「810万円分の胃袋」持つ女を病院で開腹した結果…! 異食症患者が抱える深刻な問題とは!?

 栄養のない非食用物質を1カ月以上にわたって持続的に食べ続ける病態は「異食症」と呼ばれる。患者は紙や粘土、土、毛、チョークなど、毒性のないものを摂食することがある。妊娠中の女性が鉄欠乏性貧血となり、無性に氷を食べたくなる「氷食症」もその一種とされる。通常、異食症によって深刻な害が生じるケースは少ない。しかし、摂取物が詰まることによる消化管閉塞、塗料片を摂取することによる鉛中毒、土を摂取することによる寄生虫感染症などの合併症が発生することがある。

 異食症の重症事例は、世界各国でニュースとなってきた。英紙「The Daily Mail」は先月、リトアニア・クライペダにある病院で行われた男性患者の手術について報じた。患者は激しい腹痛で入院し、X線撮影の結果、胃の中に最大10センチの金属片がいくつもあることが判明した。これらの金属片は釘とネジで、3時間の開腹手術ですべて取り除かれた。患者は、禁酒を始めた1カ月前から釘などを飲むようになったという。
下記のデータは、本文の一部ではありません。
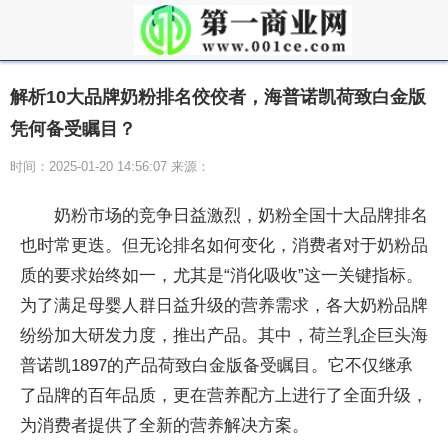
解析10大品牌奶粉排名佼佼者，海普诺凯荷致白金版
凭何备受瞩目？
时间：2025-01-20 14:56:07 来源：
奶粉市场的竞争日益激烈，奶粉全国十大品牌排名
也时常更迭。但无论排名如何变化，消费者对于奶粉品
质的要求始终如一，尤其是“消化吸收”这一关键指标。
为了满足母婴人群日益升级的营养需求，各大奶粉品牌
纷纷加大研发力度，推出产品。其中，荷兰乳企巨头海
普诺凯1897的产品荷致白金版备受瞩目。它不仅继承
了品牌的百年品质，更在营养配方上进行了全面升级，
为消费者提供了全新的营养解决方案。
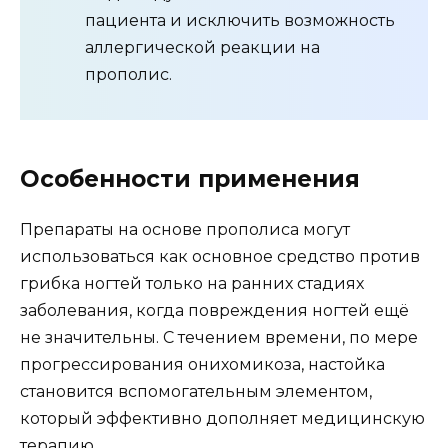
пациента и исключить возможность
аллергической реакции на
прополис.
Особенности применения
Препараты на основе прополиса могут
использоваться как основное средство против
грибка ногтей только на ранних стадиях
заболевания, когда повреждения ногтей ещё
не значительны. С течением времени, по мере
прогрессирования онихомикоза, настойка
становится вспомогательным элементом,
который эффективно дополняет медицинскую
терапию.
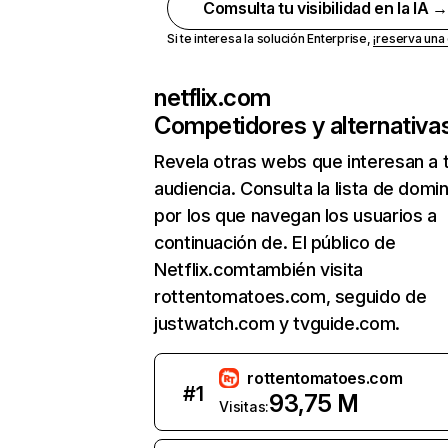
Comsulta tu visibilidad en la IA 
Si te interesa la solución Enterprise,
¡reserva un
netflix.com
Competidores y alternativa
Revela otras webs que interesan a 
audiencia. Consulta la lista de domi
por los que navegan los usuarios a
continuación de. El público de
Netflix.comtambién visita
rottentomatoes.com, seguido de
justwatch.com y tvguide.com.
rottentomatoes.com
#
1
93,75 M
Visitas:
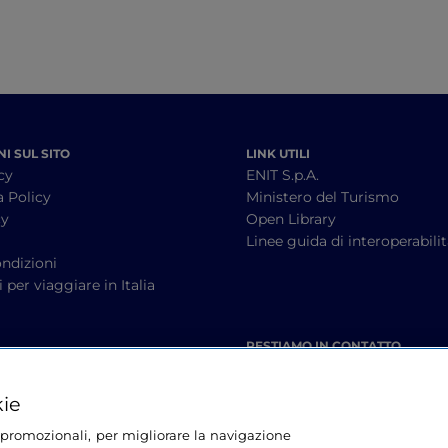
I SUL SITO
LINK UTILI
cy
ENIT S.p.A.
a Policy
Ministero del Turismo
cy
Open Library
à
Linee guida di interoperabili
ndizioni
 per viaggiare in Italia
RESTIAMO IN CONTATTO
kie
tà promozionali, per migliorare la navigazione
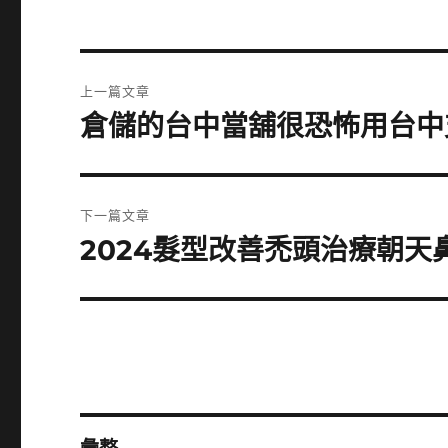
文
上一篇文章
章
倉儲的台中當舖很恐怖用台中
上
一
導
篇
覽
文
下一篇文章
章:
2024髮型改善禿頭治療朝天
下
一
篇
文
章:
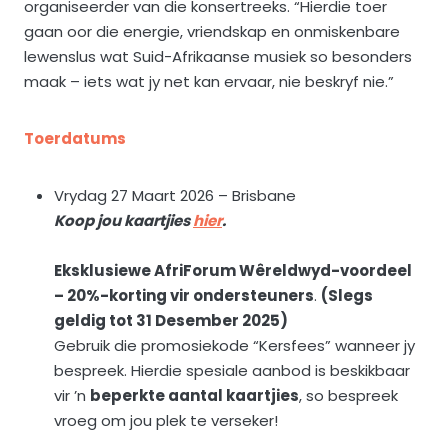
organiseerder van die konsertreeks. “Hierdie toer
gaan oor die energie, vriendskap en onmiskenbare
lewenslus wat Suid-Afrikaanse musiek so besonders
maak – iets wat jy net kan ervaar, nie beskryf nie.”
Toerdatums
Vrydag 27 Maart 2026 – Brisbane
Koop jou kaartjies
hier
.
Eksklusiewe AfriForum Wêreldwyd-voordeel
– 20%-korting vir ondersteuners
.
(Slegs
geldig tot 31 Desember 2025)
Gebruik die promosiekode “Kersfees” wanneer jy
bespreek. Hierdie spesiale aanbod is beskikbaar
vir ’n
beperkte aantal kaartjies
, so bespreek
vroeg om jou plek te verseker!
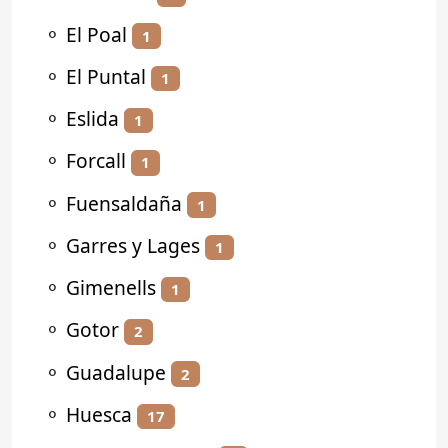
⚬
El Poal
1
⚬
El Puntal
1
⚬
Eslida
1
⚬
Forcall
1
⚬
Fuensaldaña
1
⚬
Garres y Lages
1
⚬
Gimenells
1
⚬
Gotor
2
⚬
Guadalupe
2
⚬
Huesca
17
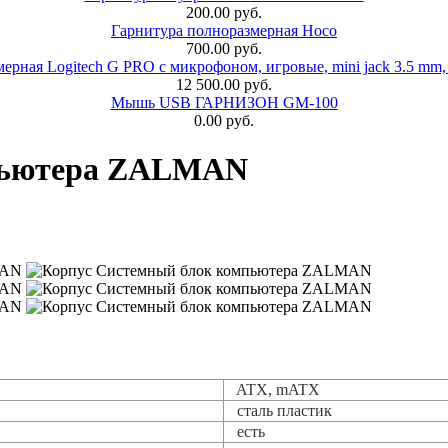
200.00 руб.
Гарнитура полноразмерная Hoco
700.00 руб.
ерная Logitech G PRO с микрофоном, игровые, mini jack 3.5 mm,
12 500.00 руб.
Мышь USB ГАРНИЗОН GM-100
0.00 руб.
мпьютера ZALMAN
ATX, mATX
сталь пластик
есть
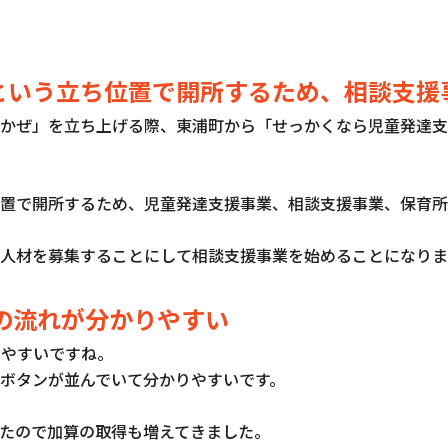
という立ち位置で開所するため、相談支援
かぜ」を立ち上げる際、東浦町から「せっかくなら児童発達支
置で開所するため、児童発達支援事業、相談支援事業、保育所
人材を募集することにして相談支援事業を始めることになりま
の流れが分かりやすい
りやすいですね。
ボタンが並んでいて分かりやすいです。
たので加算の取得も増えてきました。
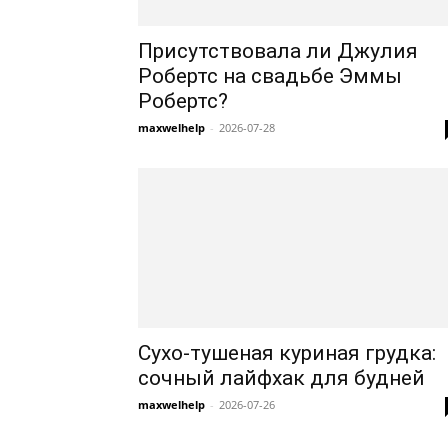
Присутствовала ли Джулия
Робертс на свадьбе Эммы
Робертс?
maxwelhelp
-
2026-07-28
Сухо-тушеная куриная грудка:
сочный лайфхак для будней
maxwelhelp
-
2026-07-26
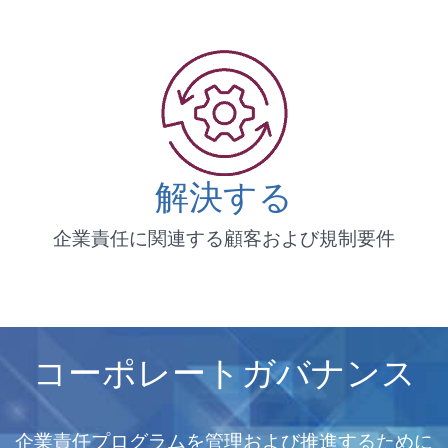
解決する
企業責任に関連する顧客および規制要件
コーポレートガバナンス
企業責任プログラムを管理および推進するために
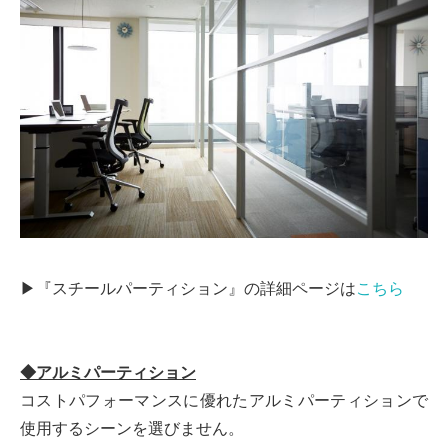
▶『スチールパーティション』の詳細ページは
こちら
◆アルミパーティション
コストパフォーマンスに優れたアルミパーティションで
使用するシーンを選びません。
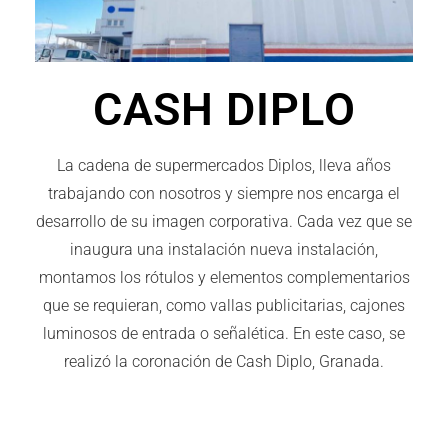
CASH DIPLO
La cadena de supermercados Diplos, lleva años
trabajando con nosotros y siempre nos encarga el
desarrollo de su imagen corporativa. Cada vez que se
inaugura una instalación nueva instalación,
montamos los rótulos y elementos complementarios
que se requieran, como vallas publicitarias, cajones
luminosos de entrada o señalética. En este caso, se
realizó la coronación de Cash Diplo, Granada.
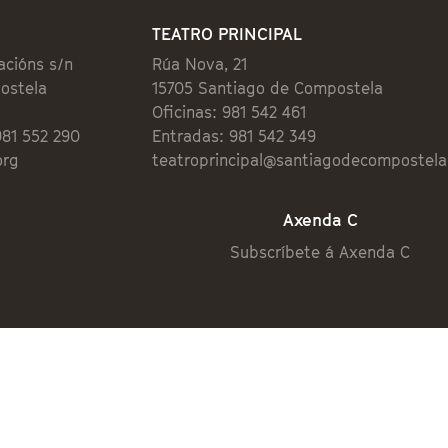
TEATRO PRINCIPAL
acións s/n
Rúa Nova, 21
ostela
15705 Santiago de Compostela
Oficinas: 981 542 461
981 552 290
Entradas: 981 542 349
org
teatroprincipal@santiagodecompostela
Axenda C
Subscríbete á Axenda C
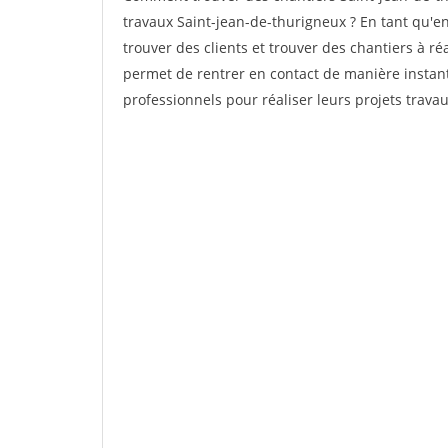
travaux Saint-jean-de-thurigneux ? En tant qu'ent
trouver des clients et trouver des chantiers à ré
permet de rentrer en contact de manière instant
professionnels pour réaliser leurs projets travau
 同様の事例は、2019年7月にも英紙「The Daily Mail」で報じられた。インド西ベンガル州マーガルムに住む女性のルーニー・カトゥーンさん(当時26歳)は、腹痛と毎食後の嘔吐が1週間続いたため、ランパーラット州立医科大学病院に入院した。そして、エコー検査とX線検査でルーニーさんの胃の中におびただしい数の金属があることが明らかとなった。

 ルーニーさんは痩せ衰えて衰弱していたため、すぐに手術を行うことができなかった。容態は非常に深刻で、少なくとも5パック分の血液を輸血しなければならなかった。ルーニーさんは食物を摂取することができなくなっており、中心静脈栄養(TPN)が投与された。患者の健康状態は安定し、入院から1週間以内に手術が行われた。

 外科医のシッダールタ・ビスワス博士主導で手術は約1時間15分続き、ルーニーさんの胃からチェーン69本、イヤリング80個、コイン46枚、ロケットペンダント8本、鼻ピアス11個、キー4本、アンクレット5本、時計の文字盤1個が取り除かれた。これらのほとんどは銅と真鍮製だったが、中には高価な金の宝飾品もあり、その価値は5万3千ポンド(約810万円)相当だった。シッダールタ博士は「もっと手術が遅れていたら、彼女は生き残れなかったでしょう」と語った。